Source extract:
About 3 mins to read
  • Sir Andrew Dilnot

If we are to get the best out of the NHS and social care, we need more and better understanding of what has happened in the past, and what might happen next, writes Sir Andrew Dilnot.

Health and social care are huge. Together they account for more than one tenth of the economy, whether we look at money or employment. The NHS is a ‘national treasure’, while social care is widely seen as a major national problem. Given their scale and complexity, we need more and better analysis of the past and consideration of the future if we are to set the right objectives and plan effectively for the long term.   

As cases of COVID-19 rise, the government is understandably focussed on the here and now. The immediate need, to manage the spread of infection and support the NHS and social care, is unavoidable. Now may not seem like the moment to be thinking about the longer term, but even as we tackle COVID-19 we have to face longer-term choices about our future health and care.  

The NHS and social care sectors had different experiences of the first wave of the pandemic. Less obviously urgent care in the NHS almost ground to a halt, but care for the most critically ill, including those with COVID-19, continued and was largely hailed as a success.  

Social care struggled, and support was widely seen as too little, too late. Despite the valiant efforts of staff, COVID-19 hit hard in an already vulnerable sector – with over half of all excess deaths among care home residents.

While the fortunes of health and social care appear very different, both sectors are captive to decision making that focuses on the short-term at the expense of adequate long-term planning. 

For social care, we have had 20 years of promises but inaction. By contrast, NHS spending and output have grown much more quickly than the population. New research from the Health Foundation’s REAL Centre shows the amount of health care delivered over the last 20 years has doubled. This growth has varied widely across different services, with some areas such as routine planned surgery like hip or knee operations increasing five-fold, while others, such as GP activity, have remained largely flat.

Excerpted data:

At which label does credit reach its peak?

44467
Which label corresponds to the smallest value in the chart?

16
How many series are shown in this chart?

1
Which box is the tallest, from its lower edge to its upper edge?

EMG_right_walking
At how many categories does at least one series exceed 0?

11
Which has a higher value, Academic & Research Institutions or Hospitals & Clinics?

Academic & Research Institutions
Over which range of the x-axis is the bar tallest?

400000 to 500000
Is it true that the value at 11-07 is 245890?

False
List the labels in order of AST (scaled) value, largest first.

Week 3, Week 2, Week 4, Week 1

What you need to do: Please print the whole NHS and social care text from above, unchanged and in full.

Answer for this exercise:
About 3 mins to read
  • Sir Andrew Dilnot

If we are to get the best out of the NHS and social care, we need more and better understanding of what has happened in the past, and what might happen next, writes Sir Andrew Dilnot.

Health and social care are huge. Together they account for more than one tenth of the economy, whether we look at money or employment. The NHS is a ‘national treasure’, while social care is widely seen as a major national problem. Given their scale and complexity, we need more and better analysis of the past and consideration of the future if we are to set the right objectives and plan effectively for the long term.   

As cases of COVID-19 rise, the government is understandably focussed on the here and now. The immediate need, to manage the spread of infection and support the NHS and social care, is unavoidable. Now may not seem like the moment to be thinking about the longer term, but even as we tackle COVID-19 we have to face longer-term choices about our future health and care.  

The NHS and social care sectors had different experiences of the first wave of the pandemic. Less obviously urgent care in the NHS almost ground to a halt, but care for the most critically ill, including those with COVID-19, continued and was largely hailed as a success.  

Social care struggled, and support was widely seen as too little, too late. Despite the valiant efforts of staff, COVID-19 hit hard in an already vulnerable sector – with over half of all excess deaths among care home residents.

While the fortunes of health and social care appear very different, both sectors are captive to decision making that focuses on the short-term at the expense of adequate long-term planning. 

For social care, we have had 20 years of promises but inaction. By contrast, NHS spending and output have grown much more quickly than the population. New research from the Health Foundation’s REAL Centre shows the amount of health care delivered over the last 20 years has doubled. This growth has varied widely across different services, with some areas such as routine planned surgery like hip or knee operations increasing five-fold, while others, such as GP activity, have remained largely flat.